The racist motivations behind the 1963 assassination of Evers, who served as the field secretary for the Mississippi branch of the NAACP. In addition to Beckwith belonging to the KKK, he was also a member of the racist and segregationist White Citizens’ Council, which provided the killer with free legal counsel during his two criminal trials in 1964. Both trials ended with hung juries as the all-white, all-male jurors failed to convict Beckwith. After the killings, Beckwith regularly made his hatred of Black people known, regularly using racial epithets. He ran for lieutenant governor in 1967 with a platform of  “absolute white supremacy under white Christian rule.” Beckwith was also violently antisemitic and served prison time for attempting to bomb the home of a Jewish leader. But Beckwith remained unpunished for Evers’ murder until 1994 when new evidence, including his fingerprints on the murder weapon, led a new, diverse jury to convict him; he was sentenced to life in prison.

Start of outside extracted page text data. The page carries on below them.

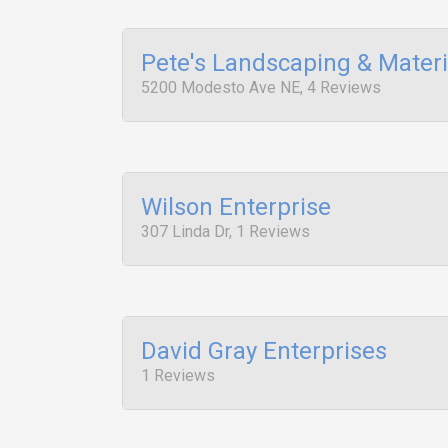
Pete's Landscaping & Materi
5200 Modesto Ave NE, 4 Reviews
Wilson Enterprise
307 Linda Dr, 1 Reviews
David Gray Enterprises
1 Reviews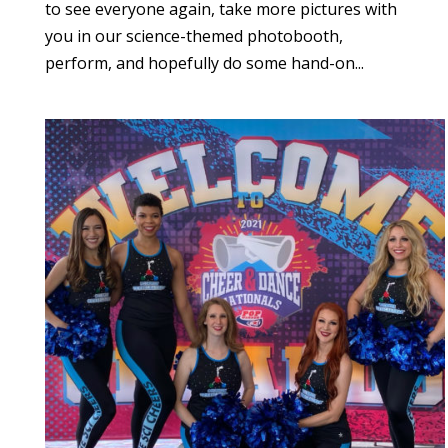
to see everyone again, take more pictures with
you in our science-themed photobooth,
perform, and hopefully do some hand-on...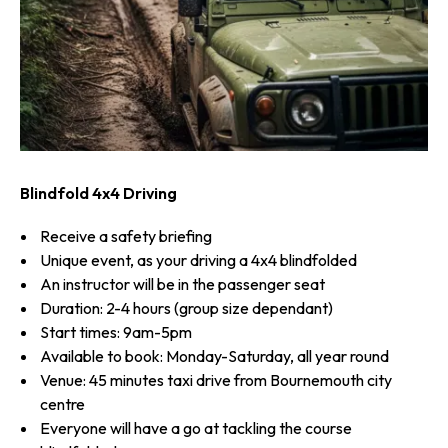
Blindfold 4x4 Driving
Receive a safety briefing
Unique event, as your driving a 4x4 blindfolded
An instructor will be in the passenger seat
Duration: 2-4 hours (group size dependant)
Start times: 9am-5pm
Available to book: Monday-Saturday, all year round
Venue: 45 minutes taxi drive from Bournemouth city
centre
Everyone will have a go at tackling the course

After the initial story was reported on Thursday, the National Park Service returned the removed brochures, saying that they had been removed for being “outdated.” The agency said that the administration is doing a sweeping review of the material it displays “that includes fully addressing slavery, the treatment of Native Americans, and other foundational chapters of our history, informed by current scholarship and expert review, not through a narrow ideological lens.” It also said that “some materials may be edited or replaced to provide broader context,” but maintained that “claims that parks are erasing history or removing signs wholesale are inaccurate.”

Evers honored, but recognition is being removed by Trump’s orders

Evers’ death happened shortly before the 1963 March on Washington and helped to inspire desegregation activities in Mississippi and around the country during the Civil Rights Movement, as well as more recent political and social activism. Evers has received presidential recognition in recent years; then-President Joe Biden awarded him a posthumous Presidential Medal of Freedom in 2024. In a statement honoring Evers and his wife, Myrlie, the Biden White House noted that Evers “fought for his country in World War II and returned home to lead the fight against segregation in Mississippi. After he was murdered at his home at age 37, his wife, Myrlie continued the fight to seek justice and equality in his name.” Even Trump hailed Evers, a World War II veteran, as a “great American hero” during his first term as president.

However, since returning to the White House, the Trump administration has issued a variety of executive orders and directives that have led to the removal of honors and recognition for Black Americans like Evers and whitewashed the history of anti-Black violence. Evers’ story, and the stories of other Black veterans, were removed from the Arlington National Cemetery website last year. A naval vessel named after Evers, along with vessels named after Harriet Tubman, Thurgood Marshall and others, were marked for renaming as part of Trump’s anti-diversity policy. The U.S. Naval Academy library marked books on Martin Luther King Jr. and Jackie Robinson as among those that might violate Trump’s anti-DEI policies. Memorial information about Black soldiers was even removed from an American military cemetery in the Netherlands in order to conform to Trump’s orders.

Despite public outcries, the Trump administration shows no sign of changing its policies of whitewashing American history. In doing so, parts of the stories of Evers and other remarkable Black figures have been erased from public display in order to paint a sanitized and less diverse picture of the country’s past.